_Excerpted text_
=== Section Start ===

One of the biggest players in the GameStop saga is being drawn into an investigation by the U.S. Securities and Exchange Commission.
Michael Burry, head of investment firm Scion Asset Management, tweeted today that the firm has received a subpoena from the SEC. A scanned copy of the letter shows that it relates to GameStop Corp. and was issued on September 21. The tweet has since been deleted.
Burry owned more than 5% of GameStop stock last year before selling 1.7 million shares in the fourth quarter for between $10 and $20. By January GME shares were trading for over $400; they currently sell for $185 on the New York Stock Exchange.
GME’s rise was facilitated by an army of amateur day traders and a handful of anonymous Wall Street veterans, who poured into online forums like WallStreetBets to coordinate stock picks. It was the first meme stock, an asset without intrinsic value which is traded for its cultural cachet. Other companies in decline, among them theater company AMC and 2000s throwback BlackBerry, have also found fresh money this year as meme stocks.

=== Section End ===

_Records supplied_
=== Section Start ===

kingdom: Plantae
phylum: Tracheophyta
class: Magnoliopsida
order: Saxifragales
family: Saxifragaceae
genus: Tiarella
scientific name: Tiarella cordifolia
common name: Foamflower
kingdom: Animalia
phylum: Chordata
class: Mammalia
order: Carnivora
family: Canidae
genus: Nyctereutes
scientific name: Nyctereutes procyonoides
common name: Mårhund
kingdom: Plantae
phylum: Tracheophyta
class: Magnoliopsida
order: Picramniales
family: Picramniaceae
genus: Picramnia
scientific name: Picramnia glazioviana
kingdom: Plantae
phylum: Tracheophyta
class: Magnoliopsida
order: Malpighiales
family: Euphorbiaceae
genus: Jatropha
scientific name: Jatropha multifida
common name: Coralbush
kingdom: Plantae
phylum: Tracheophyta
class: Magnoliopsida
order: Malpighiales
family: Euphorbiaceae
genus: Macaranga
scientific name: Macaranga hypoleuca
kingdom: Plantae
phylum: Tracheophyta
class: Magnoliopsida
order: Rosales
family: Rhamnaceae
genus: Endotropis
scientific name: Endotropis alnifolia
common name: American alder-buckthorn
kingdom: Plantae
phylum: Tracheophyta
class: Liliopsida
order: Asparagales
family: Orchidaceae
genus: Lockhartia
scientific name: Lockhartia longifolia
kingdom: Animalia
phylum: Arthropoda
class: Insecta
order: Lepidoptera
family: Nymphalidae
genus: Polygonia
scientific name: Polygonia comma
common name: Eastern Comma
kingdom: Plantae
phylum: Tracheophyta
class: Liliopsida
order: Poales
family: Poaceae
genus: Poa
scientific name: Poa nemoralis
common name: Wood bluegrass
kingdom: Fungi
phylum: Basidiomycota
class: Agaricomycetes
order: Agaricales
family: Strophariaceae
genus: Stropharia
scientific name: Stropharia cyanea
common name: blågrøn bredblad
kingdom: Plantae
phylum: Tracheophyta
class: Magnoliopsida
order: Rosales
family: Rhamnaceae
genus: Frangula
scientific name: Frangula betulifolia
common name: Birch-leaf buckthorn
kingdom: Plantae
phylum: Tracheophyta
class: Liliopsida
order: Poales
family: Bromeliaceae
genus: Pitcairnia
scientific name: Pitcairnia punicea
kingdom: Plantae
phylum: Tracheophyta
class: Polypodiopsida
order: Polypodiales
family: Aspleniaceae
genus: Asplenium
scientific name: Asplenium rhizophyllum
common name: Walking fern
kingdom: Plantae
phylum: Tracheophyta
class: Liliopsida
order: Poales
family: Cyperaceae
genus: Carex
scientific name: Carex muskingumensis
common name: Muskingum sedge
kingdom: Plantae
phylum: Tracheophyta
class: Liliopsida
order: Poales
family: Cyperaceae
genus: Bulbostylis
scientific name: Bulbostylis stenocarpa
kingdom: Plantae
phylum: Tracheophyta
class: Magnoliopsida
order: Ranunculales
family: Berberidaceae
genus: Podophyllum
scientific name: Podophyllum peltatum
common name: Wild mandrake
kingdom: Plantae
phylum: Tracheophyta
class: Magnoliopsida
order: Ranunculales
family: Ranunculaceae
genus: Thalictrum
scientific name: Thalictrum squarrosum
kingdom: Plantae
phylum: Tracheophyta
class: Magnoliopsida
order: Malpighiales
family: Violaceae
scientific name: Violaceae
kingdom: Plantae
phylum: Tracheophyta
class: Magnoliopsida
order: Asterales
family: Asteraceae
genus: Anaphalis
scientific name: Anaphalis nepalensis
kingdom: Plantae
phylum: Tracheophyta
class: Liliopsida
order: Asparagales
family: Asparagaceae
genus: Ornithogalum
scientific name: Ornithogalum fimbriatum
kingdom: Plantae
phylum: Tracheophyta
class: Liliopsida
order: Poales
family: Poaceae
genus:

=== Section End ===

_Required action_
Transcribe the GameStop article word for word, starting at "One of the biggest" and ending at "since been deleted.".

_Response_
One of the biggest players in the GameStop saga is being drawn into an investigation by the U.S. Securities and Exchange Commission.
Michael Burry, head of investment firm Scion Asset Management, tweeted today that the firm has received a subpoena from the SEC. A scanned copy of the letter shows that it relates to GameStop Corp. and was issued on September 21. The tweet has since been deleted.